Depois da Apollo 11, outras seis missões Apollo foram lançadas, sendo que cinco delas pousaram na Lua (no total de doze astronautas que caminharam na Lua).
Ficou famosa a frase do primeiro astronauta a pisar na Lua, Neil Armstrong: "Um pequeno passo para um homem, um salto gigantesco para a humanidade".
Os astronautas da Apollo 11 colocaram uma placa na Lua, onde se lê: Here Men From Planet Earth First Set Foot Upon The Moon. July 1969 A.D. We Came In Peace For All Mankind.(Aqui os homens do planeta Terra pisaram pela primeira vez na Lua. Julho de 1969. Viemos em paz, em nome de toda a humanidade).
A corrida espacial e a conquista da Lua foram um épico moderno recheado de aventura, perigo e emoção. Milhões acompanharam pela televisão os passos desta aventura e vibraram com a chegada do homem na Lua, uma das maiores realizações da humanidade.

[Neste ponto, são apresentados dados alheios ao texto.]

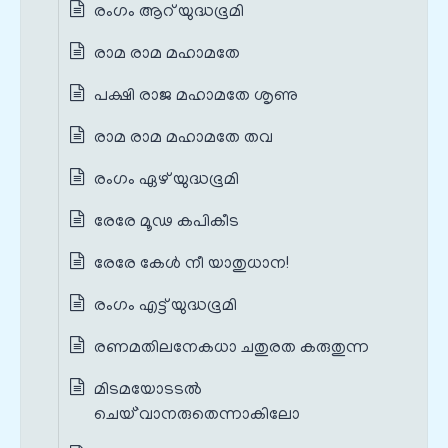
രംഗം ആറ് യുദ്ധഭൂമി
രാമ രാമ മഹാമതേ
പക്ഷി രാജ മഹാമതേ ശൃണു
രാമ രാമ മഹാമതേ തവ
രംഗം ഏഴ് യുദ്ധഭൂമി
രേരേ മൂഢ കപികീട
രേരേ കേൾ നീ യാതുധാന!
രംഗം എട്ട് യുദ്ധഭൂമി
രണമതിലനേകധാ ചതുരത കരുതുന്ന
മിടമയോടടൽ
ചെയ്`വാനരുതെന്നാകിലോ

Por problemas em suas missões Zond (que usavam a nave Soyuz modificada para circum-navegação da Lua), os soviéticos não foram capazes de levar homens à órbita da Lua antes dos EUA, e nunca mais o fariam. Apenas missões Zond não tripuladas, Zond 5 e Zond 6, o fizeram em setembro e novembro de 1968. Após isto, ainda houve as missões não tripuladas Zond 7 e Zond 8 que circum-navegaram a Lua em 1969 e 1970, já após os bem sucedidos vôos tripulados dos EUA para a Lua.
Os EUA foram bem sucedidos em seu objetivo de alcançar a Lua antes da URSS, em 1969, com a missão Apollo 11. Para atingir este objetivo, o Projeto Apollo envolveu um fantástico esforço de US$ 20 bilhões, 20 mil companhias que desenvolveram/fabricaram componentes e peças, e 300 mil trabalhadores.